Alien: Covenant strikes a neat balance between Alien’s horror entertainment and Prometheus’ conceptual ambitions.
Fifteen years after Alien: Resurrection ended the well-loved franchise, Ridley Scott took a bold chance. With Prometheus, he reinvented his familiar story with provocative revelations, complicating a slash-and-dice formula with layered philosophical mythology.
This alienated some fans, who baulked at reduced body horror and potential answers to the unknown. The creature’s unexplained origin is after all partly what had made Alien terrifying in the first place. Others however find joy in dissecting theological implications, savouring consequent food for thought.
For a fan who stands in the middle, Alien: Covenant feels like a satisfying compromise. The film draws from the best of both worlds, serving up the original’s blood fest with the prequel’s intellectual fodder on the side. An elegant opening plays to the latter, reiterating the complex dynamics between man and machine.
We go back to a time before the expedition of Prometheus when a young Weyland (Guy Pearce) is getting to know his synthetic creation David (Michael Fassbender). He claims fatherhood over David in name, but asserts ownership in his commands. Here, David realises his subjugated position despite his superiority. His words quietly reveal his desire to surpass his creator.
Ten years after the crash of Prometheus, we meet a new crew. Android Walter – a David 2.0 – chaperones colony ship Covenant en route Origae-6. Tragedy strikes when a shockwave ends their stasis and kills their captain. Against the objections of Daniels (Katherine Waterston), new captain Oram (Billy Crudup) abandons their route and chooses to follow a signal transmission to a seemingly habitable planet.
Needless to say, Oram is dead wrong, much to the delight of original Alien fans. Visceral gore takes centre stage when the crew ventures straight into uncharted territory – without their spacesuits. Sadly, such illogical decisions are abundant and grate on nerves.
Most end up as part of the body count as the violent onslaught unfolds at full speed. Low stakes fail to measure up to the carefully crafted suspense in the 1979 original, where the late H. R. Giger had first birthed the iconic creature. The lifeform had been unnerving in its design alone, not to mention the novelty of practical effects.
Still, the carnage remains a thrill to watch, back to its horror roots with a spare-no-mercy policy. Credit goes to Daniels, who holds her own as an emotionally vulnerable yet resolute heroine, one worthy to root for.

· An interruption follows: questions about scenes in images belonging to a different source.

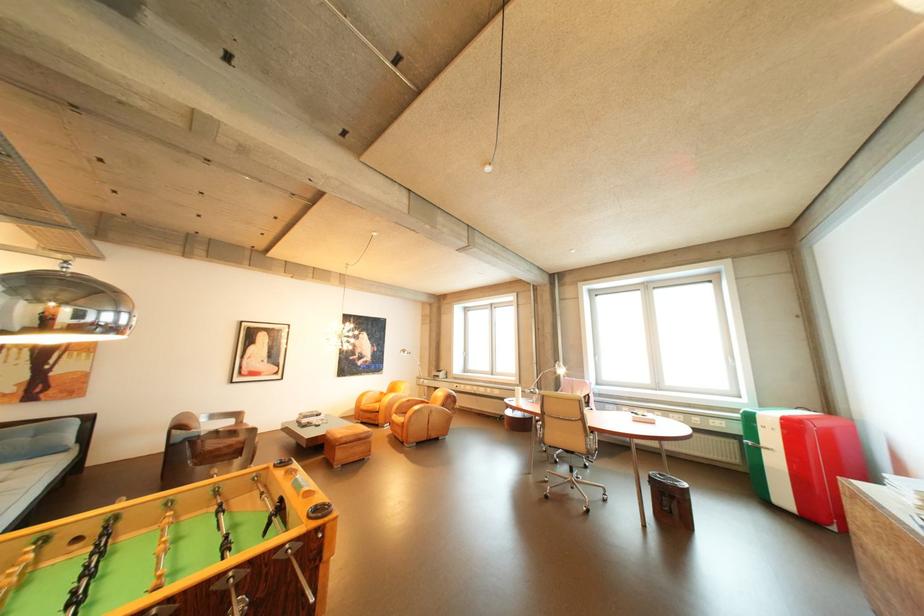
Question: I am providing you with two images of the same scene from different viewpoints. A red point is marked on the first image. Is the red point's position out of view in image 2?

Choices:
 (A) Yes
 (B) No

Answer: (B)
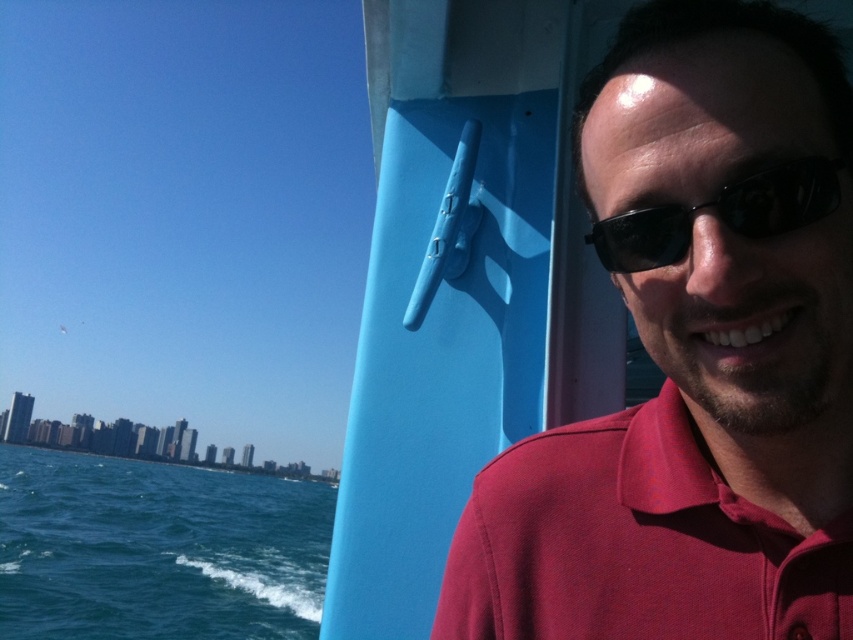
Between point (827, 614) and point (82, 541), which one is positioned in front?

Point (827, 614) is more forward.

Is matte red polo shirt at right smaller than blue liquid water at lower left?

Indeed, matte red polo shirt at right has a smaller size compared to blue liquid water at lower left.

Where is `matte red polo shirt at right`? This screenshot has width=853, height=640. matte red polo shirt at right is located at coordinates (634, 544).

Does matte red shirt at right appear over blue liquid water at lower left?

Indeed, matte red shirt at right is positioned over blue liquid water at lower left.

Between matte red shirt at right and blue liquid water at lower left, which one is positioned higher?

Positioned higher is matte red shirt at right.

The height and width of the screenshot is (640, 853). In order to click on matte red shirt at right in this screenshot , I will do `click(694, 355)`.

I want to click on blue liquid water at lower left, so click(x=155, y=550).

Which is in front, point (53, 529) or point (735, 198)?

Positioned in front is point (735, 198).

Find the location of a particular element. The image size is (853, 640). blue liquid water at lower left is located at coordinates (155, 550).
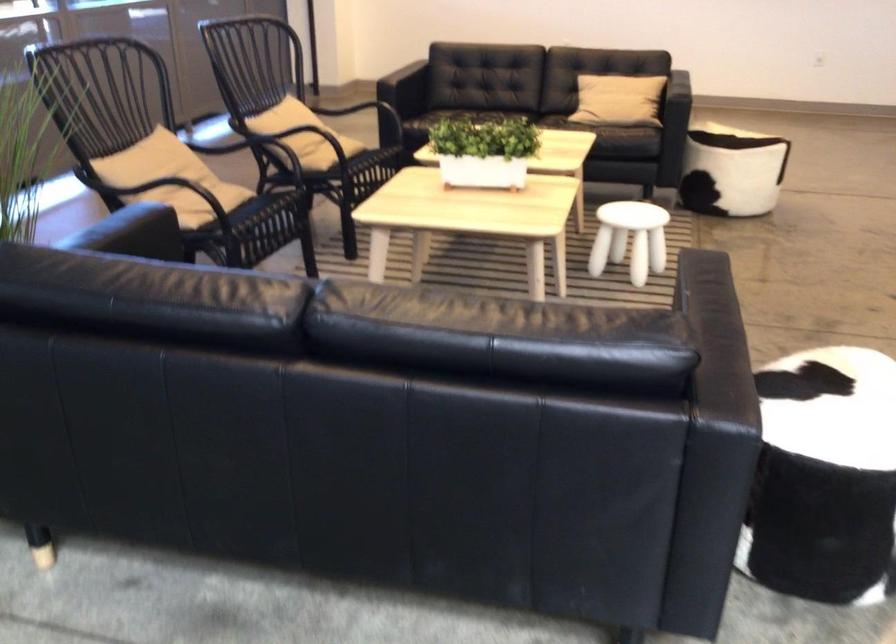
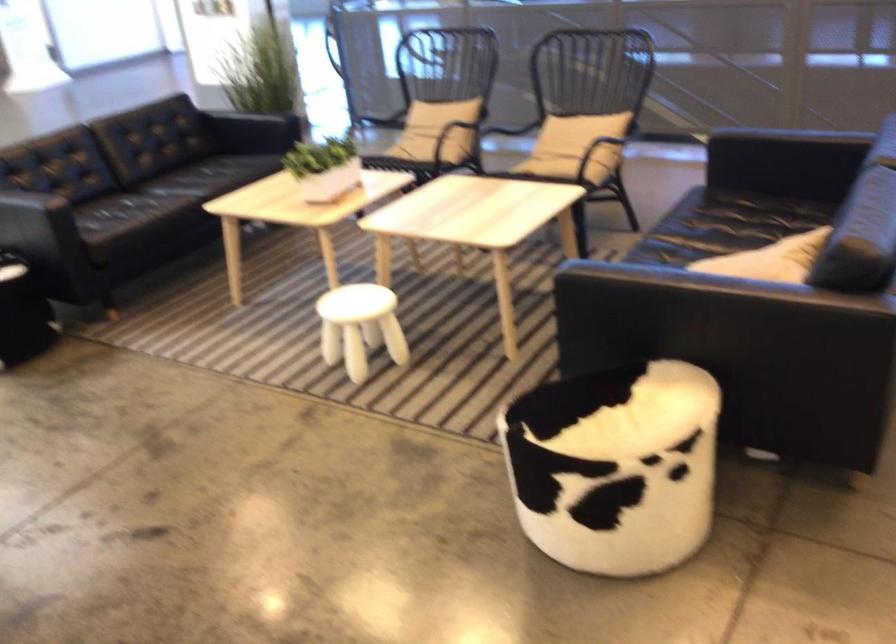
Find the pixel in the second image that matches [503,144] in the first image.

(323, 167)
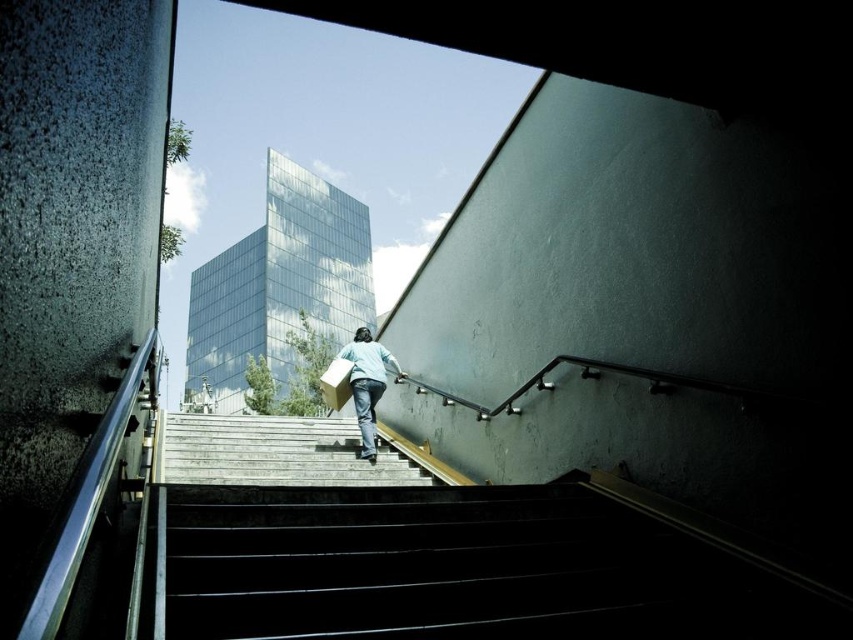
You are standing at the top of the staircase and want to place a small decorative item on the wooden stairs at center and the light blue fabric at center. Which surface can accommodate a larger item?

The wooden stairs at center is larger in size than the light blue fabric at center, so the wooden stairs at center can accommodate a larger item.

From the picture: You are standing at the top of the staircase and need to hand a small package to the person ascending the stairs. The package is in your hand, and you want to ensure it reaches them safely. Considering the distance between the wooden stairs at center and the light blue fabric at center, can you throw the package directly to them without it hitting any part of the staircase?

The wooden stairs at center is 1.06 meters away from the light blue fabric at center. Since the distance is relatively short and there are no obstacles mentioned between them, you can safely throw the package directly to the person without it hitting any part of the staircase.

You are standing at the top of the staircase and want to reach the person ascending the steps. You notice two points marked on the steps. Which point, point (238, 419) or point (358, 342), is closer to you?

Point (238, 419) is closer to you because it is further to the viewer than point (358, 342).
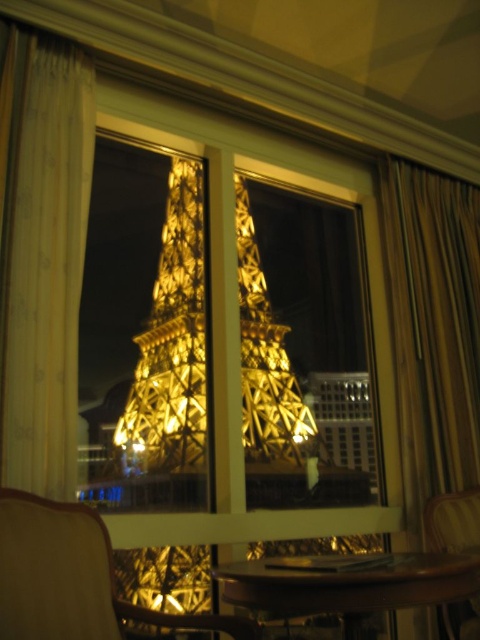
Can you confirm if white sheer curtain at left is shorter than gold metallic eiffel tower at center?

Indeed, white sheer curtain at left has a lesser height compared to gold metallic eiffel tower at center.

Is white sheer curtain at left smaller than gold metallic eiffel tower at center?

Correct, white sheer curtain at left occupies less space than gold metallic eiffel tower at center.

The image size is (480, 640). What do you see at coordinates (46, 272) in the screenshot?
I see `white sheer curtain at left` at bounding box center [46, 272].

At what (x,y) coordinates should I click in order to perform the action: click on white sheer curtain at left. Please return your answer as a coordinate pair (x, y). This screenshot has height=640, width=480. Looking at the image, I should click on (46, 272).

Who is more distant from viewer, [1,528] or [228,570]?

Positioned behind is point [228,570].

Can you confirm if wooden armchair at lower left is positioned to the right of wooden table at center?

Incorrect, wooden armchair at lower left is not on the right side of wooden table at center.

Image resolution: width=480 pixels, height=640 pixels. What are the coordinates of `wooden armchair at lower left` in the screenshot? It's located at (72, 577).

Where is `wooden armchair at lower left`? The height and width of the screenshot is (640, 480). wooden armchair at lower left is located at coordinates (72, 577).

Does gold fabric curtain at right appear on the right side of wooden table at center?

Indeed, gold fabric curtain at right is positioned on the right side of wooden table at center.

Is gold fabric curtain at right to the left of wooden table at center from the viewer's perspective?

In fact, gold fabric curtain at right is to the right of wooden table at center.

This screenshot has width=480, height=640. Identify the location of gold fabric curtain at right. (432, 328).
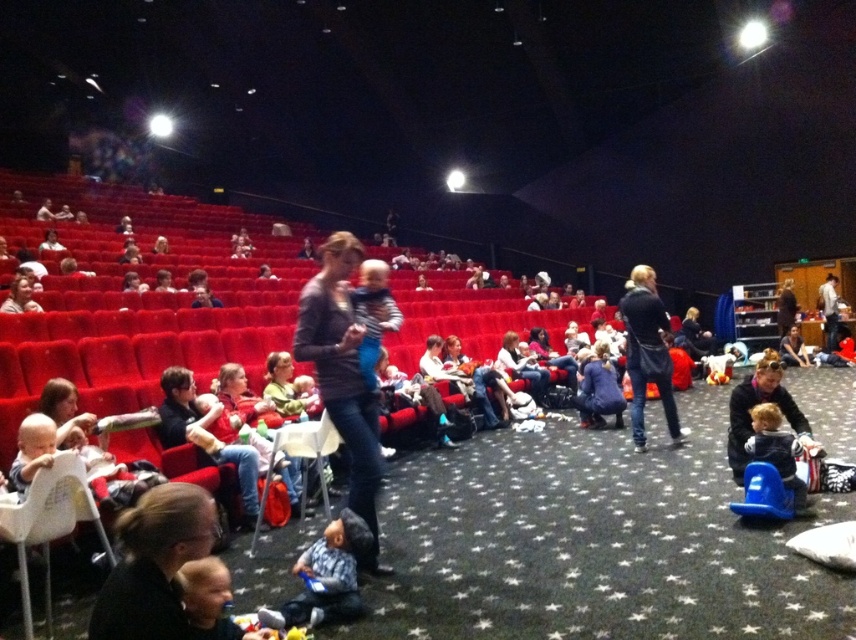
You are sitting in the auditorium and notice two items in the scene. One is a light brown plush toy at lower right and the other is a matte black jacket at upper left. Based on their positions, which item is located more to the east side of the auditorium?

The light brown plush toy at lower right is located to the right of the matte black jacket at upper left, so it is positioned more to the east side of the auditorium.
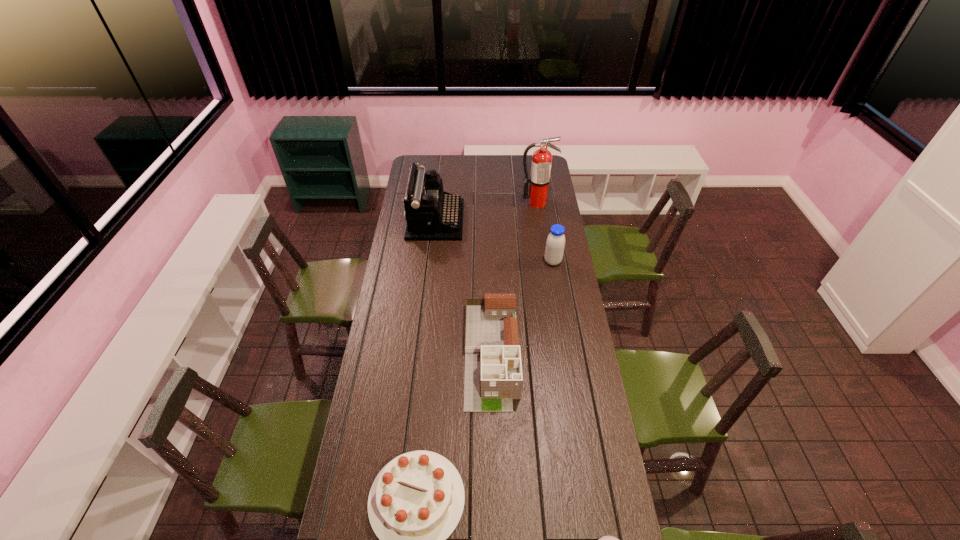
Where is `unoccupied position between the fire extinguisher and the fifth shortest object`? The height and width of the screenshot is (540, 960). unoccupied position between the fire extinguisher and the fifth shortest object is located at coordinates (486, 211).

Find the location of a particular element. vacant space in between the third farthest object and the fourth tallest object is located at coordinates (522, 307).

This screenshot has height=540, width=960. Identify the location of empty location between the second tallest object and the dollhouse. (464, 287).

In order to click on object that is the third closest to the fire extinguisher in this screenshot , I will do coord(493,371).

The width and height of the screenshot is (960, 540). In order to click on object that ranks as the fourth closest to the birthday cake in this screenshot , I will do `click(432, 214)`.

Where is `vacant position in the image that satisfies the following two spatial constraints: 1. on the typing side of the second tallest object; 2. on the back side of the fourth shortest object`? This screenshot has height=540, width=960. vacant position in the image that satisfies the following two spatial constraints: 1. on the typing side of the second tallest object; 2. on the back side of the fourth shortest object is located at coordinates (431, 261).

Where is `free spot that satisfies the following two spatial constraints: 1. on the nozzle side of the fire extinguisher; 2. on the typing side of the typewriter`? The image size is (960, 540). free spot that satisfies the following two spatial constraints: 1. on the nozzle side of the fire extinguisher; 2. on the typing side of the typewriter is located at coordinates (540, 220).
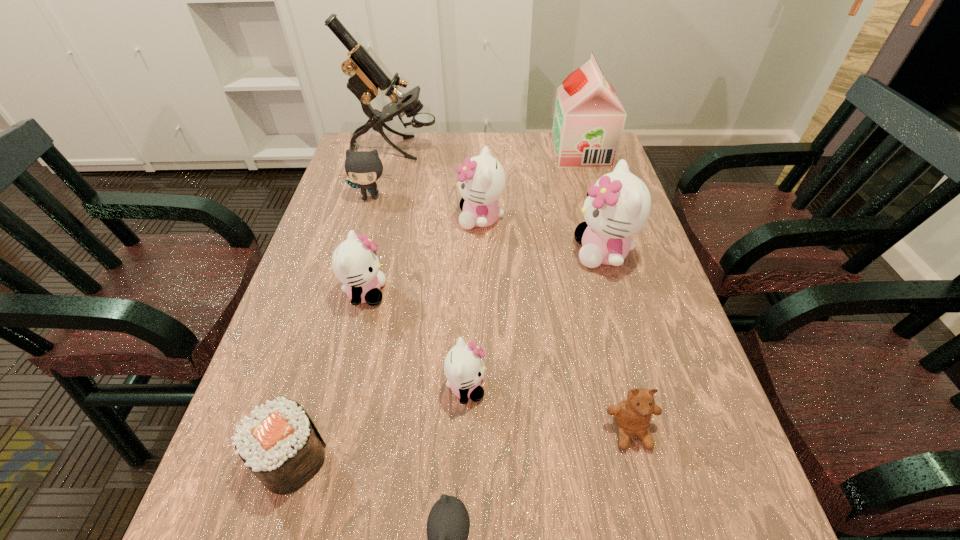
Select which white kitten is the third closest to the fourth tallest object. Please provide its 2D coordinates. Your answer should be formatted as a tuple, i.e. [(x, y)], where the tuple contains the x and y coordinates of a point satisfying the conditions above.

[(464, 369)]

Image resolution: width=960 pixels, height=540 pixels. Identify the location of the fourth closest white kitten to the teddy bear. (482, 180).

I want to click on free location that satisfies the following two spatial constraints: 1. through the eyepiece of the tallest object; 2. on the front-facing side of the bigger gray kitten, so click(382, 197).

Locate an element on the screen. free spot that satisfies the following two spatial constraints: 1. with the cap open on the second tallest object; 2. on the front-facing side of the farther gray kitten is located at coordinates (594, 197).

At its best, the space slasher pauses for a return to the prequel’s big ideas. Walter meets David, revealing his inability to create – humanity’s limit on AI out of fear. Things come full circle as David becomes convinced of his initial notion. References to Ozymandias and Götterdämmerung unveil his persistence in playing God. In Fassbender’s scene-stealing dual role, the duo’s seeming bond spells cause for trouble and felt tension.
In this risky shift, we see how Alien: Covenant commendably never settles for the conventional. The result may be divisive. Yet instead of turning out formulaic, the horror-driven Alien story is made all the more interesting by its fusion with the ideas spawned in Prometheus. And there are few things more we can ask of a sequel in any franchise.